Editor's Note: Back in the day, crafting and owning the company strategy was at the forefront of a business leader's priorities. Over the years, though, more and more, the responsibility has tended to be outsourced to consultants armed with shiny frameworks and background data.
"Strategy in many ways became the bailiwick of specialists," writes Cynthia Montgomery, the immediate past chair of the Strategy unit at HBS. "It wasn't until years into this shift that I fully realized what had happened. It was classic Shakespeare: As a field, we had hoisted ourselves on our own petard. We had demoted strategy from the top of the organization to a specialist function."
Montgomery maintains that it's time for CEOs to reclaim strategy, a point she argues fervently in her new book, The Strategist: Be the Leader Your Business Needs. The book was borne of a five-year stint teaching seasoned executives in Harvard's Entrepreneur, Owner, President (EOP) program. During that time, she realized that many of her students hadn't spent much time thinking about their own companies' strategies.
In this excerpt, Montgomery describes a lesson she teaches early on in the EOP program—that strategy needs to be a key facet of leadership.
Leadership and Strategy Are Inseparable
From The Strategist: Be the Leader Your Business Needs
By Cynthia A. Montgomery
Many leaders today do not understand the ongoing, intimate connection between leadership and strategy. These two aspects of what leaders do, once tightly linked, have grown apart. Now specialists help managers analyze their industries and position their businesses for competitive advantage, and strategy has become largely a job for experts, or something confined to an annual planning process. In this view, once a strategy has been identified, and the next steps specified, the job of the strategist is finished. All that remains to be done is to implement the plan and defend the sustainable competitive advantage it has wrought.
Or at least that's the positive take on the story.
But, if this were so, the process of crafting a strategy would be easy to separate from the day-to-day management of a firm.
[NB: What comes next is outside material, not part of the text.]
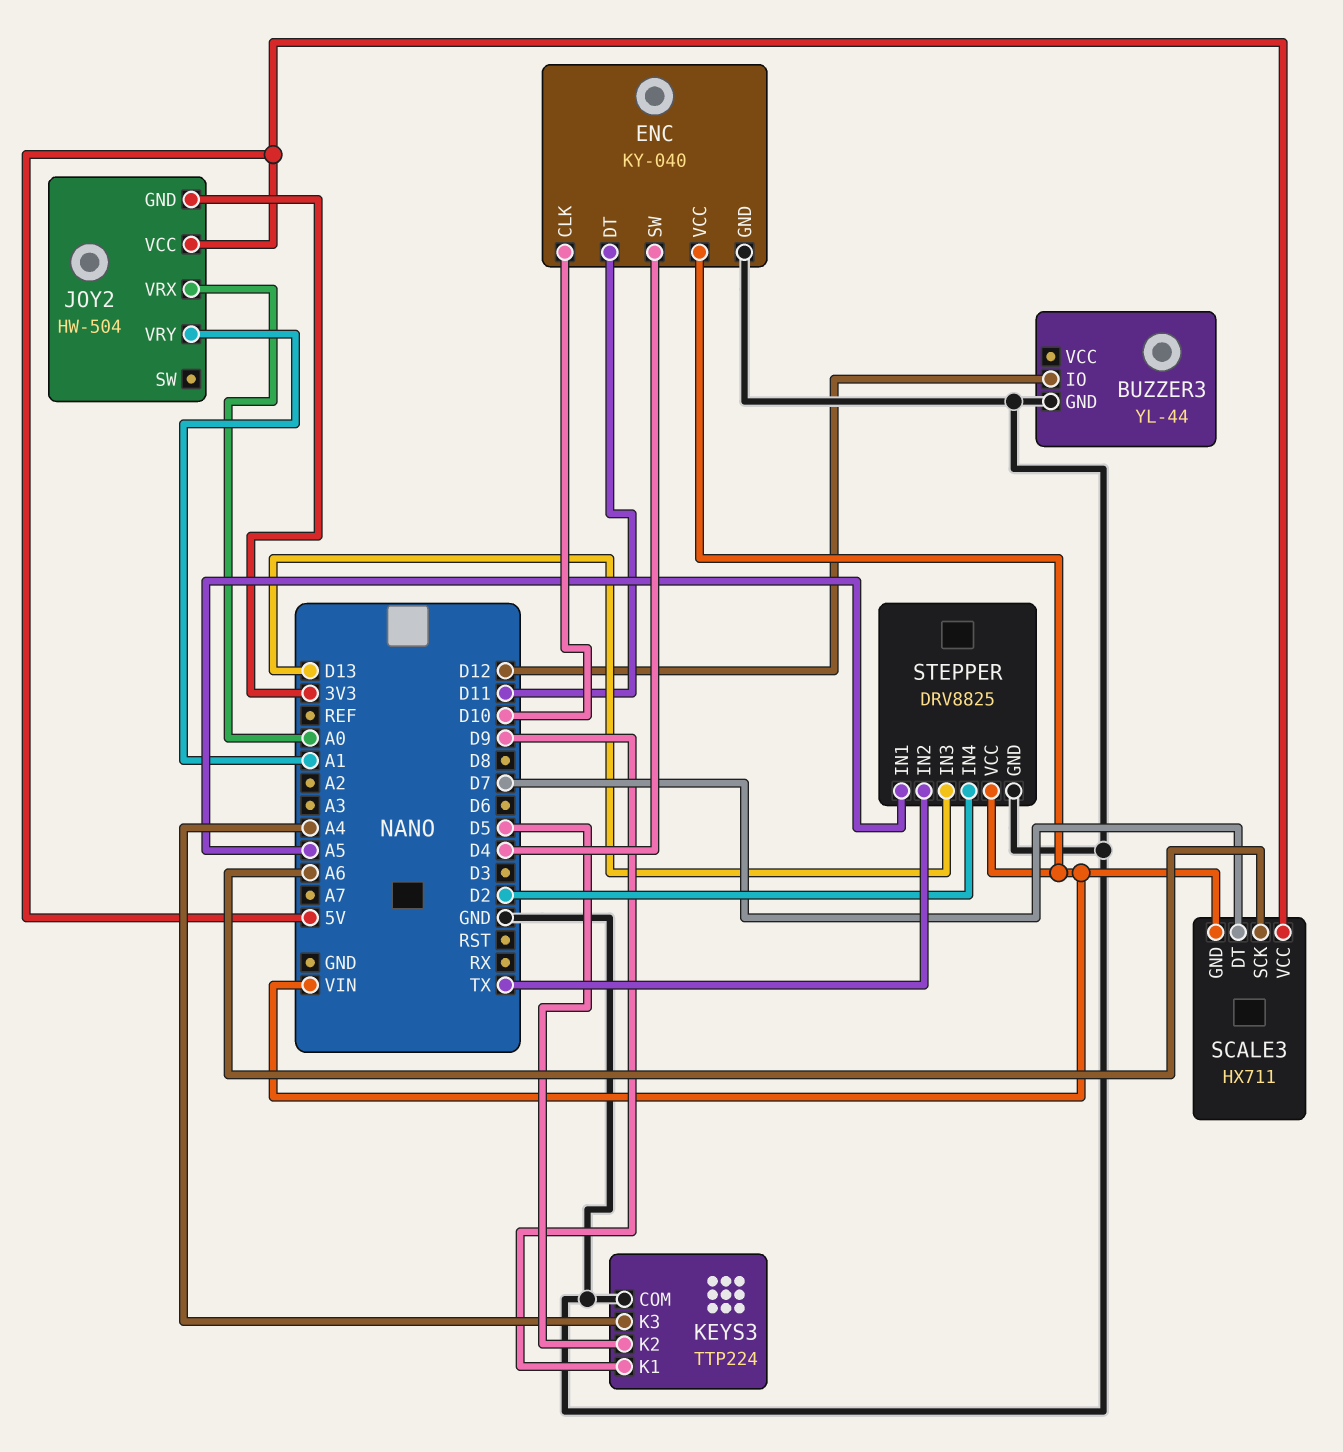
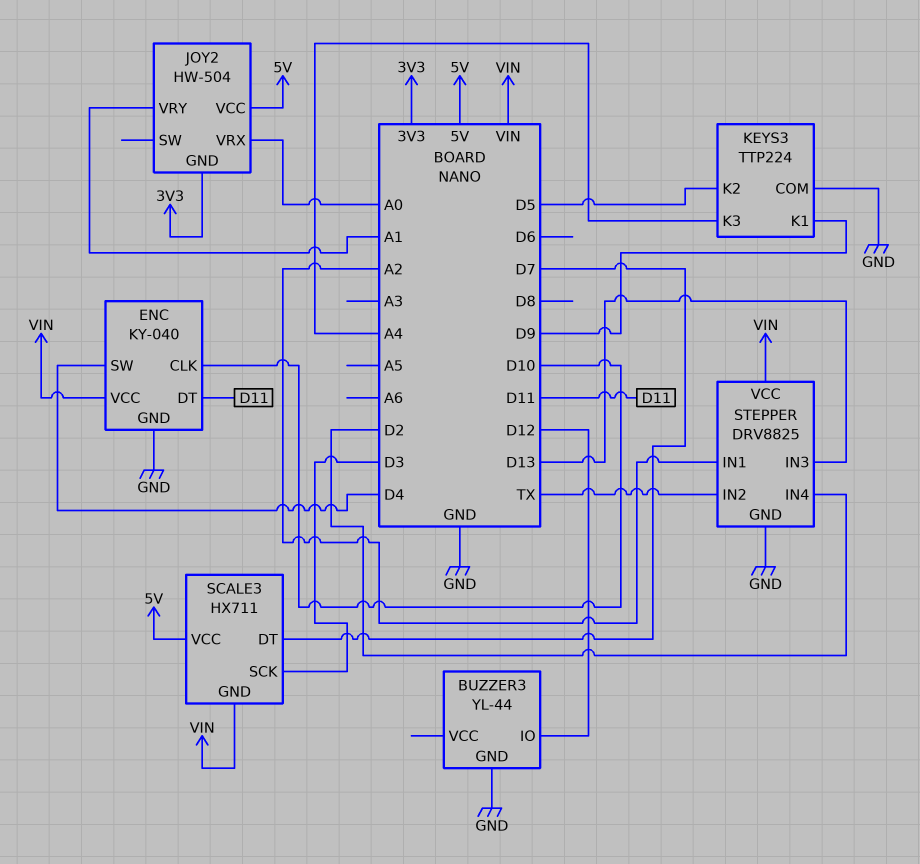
SCALE3 pin SCK: A6 -> D3
STEPPER pin IN1: A5 -> A2

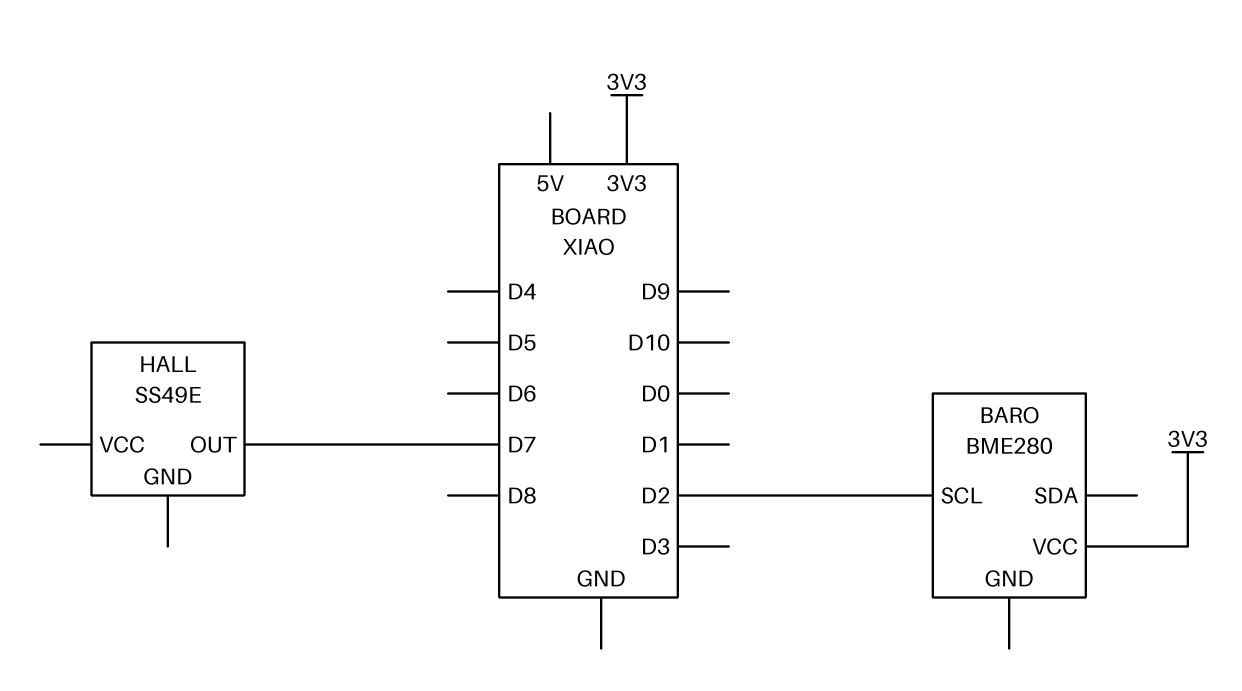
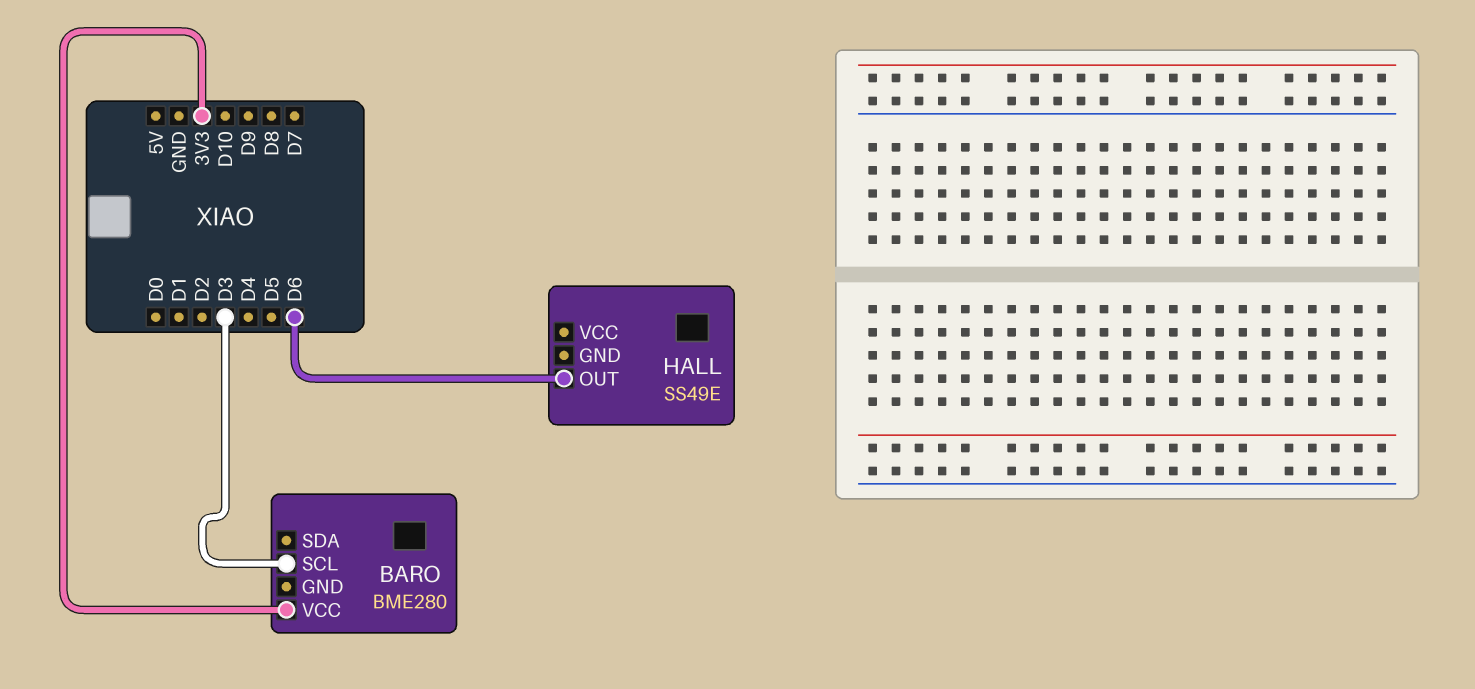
BARO pin SCL: D2 -> D3
HALL pin OUT: D7 -> D6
All a leader would have to do is figure it out once, or hire a consulting firm to figure it out, and make sure it's brilliant. If this were so, the strategist wouldn't have to be concerned with how the organization gets from here to there—the great execution challenge—or how it will capitalize on the learning it accumulates along the way.
But this is not so. What's been forgotten is that strategy is not a destination or a solution. It's not a problem to be solved and settled. It's a journey. It needs continuous, not intermittent, leadership. It needs a strategist.
Good strategies are never frozen—signed, sealed, and delivered. No matter how carefully conceived, or how well implemented, any strategy put into place in a company today will eventually fail if leaders see it as a finished product. There will always be aspects of the plan that need to be clarified. There will always be countless contingencies, good and bad, that could not have been fully anticipated. There will always be opportunities to capitalize on the learning a business has accumulated along the way. The strategist is the one who must shepherd this ongoing process, who must stand watch, identify and weigh, decide and move, time and time again. The strategist is the one who must decline certain opportunities and pursue others. Consultants' expertise and considered judgments can help, as can perspectives and information from people throughout an organization. But, in the end, it is the strategist who bears the responsibility for setting a firm's course and making the choices day after day that continuously refine that course.
That is why strategy and leadership must be reunited at the highest level of an organization. All leaders—not just those who are here tonight—must accept and own strategy as the heart of their responsibilities.
I say little of this tonight in the classroom. But it is on my mind as I return to my seat in the sky deck and reflect on all the would-be strategists I've worked with over the years as well as those of you who are just starting out. My hope is that you will come not only to understand the vital role of the strategist, but also to embrace it for yourself.
Five years ago, when I first started teaching in EOP, I heard the program described as challenging and transformative. At the time, "challenging" struck me as right, but "transformative" seemed closer to hype. Having seen it happen again and again, I now share the optimism.
As our orientation session draws to a close, I join the executives and fellow faculty as we head en masse to Kresge Hall for cocktails and dinner. Our work is about to begin in earnest.
In all my classes, I pose one fundamental question: "Are you a strategist?" Sometimes it's spoken, often it's only implicit, but it's always there. We talk about the questions strategists ask, about how strategists think, about what strategists do. My intent is not to coach these executives in strategy in the way they might learn finance or marketing. As business leaders, they aren't going to be functional specialists. But they do need to be strategists.
Are you a strategist?
It's a question all business leaders must answer because strategy is so bedrock crucial to every company. No matter how hard you and your people work, no matter how wonderful your culture, no matter how good your products, or how noble your motives, if you don't get strategy right, everything else you do is at risk.
My goal in this book is to help you develop the skills and sensibilities this role demands, and to encourage you to answer the question for yourself. It's a difficult role and it may be tempting to try to sidestep it. It requires a level of courage and openness to ask the fundamental questions about your company and to live with those questions day after day. But little you do as a leader is likely to matter more.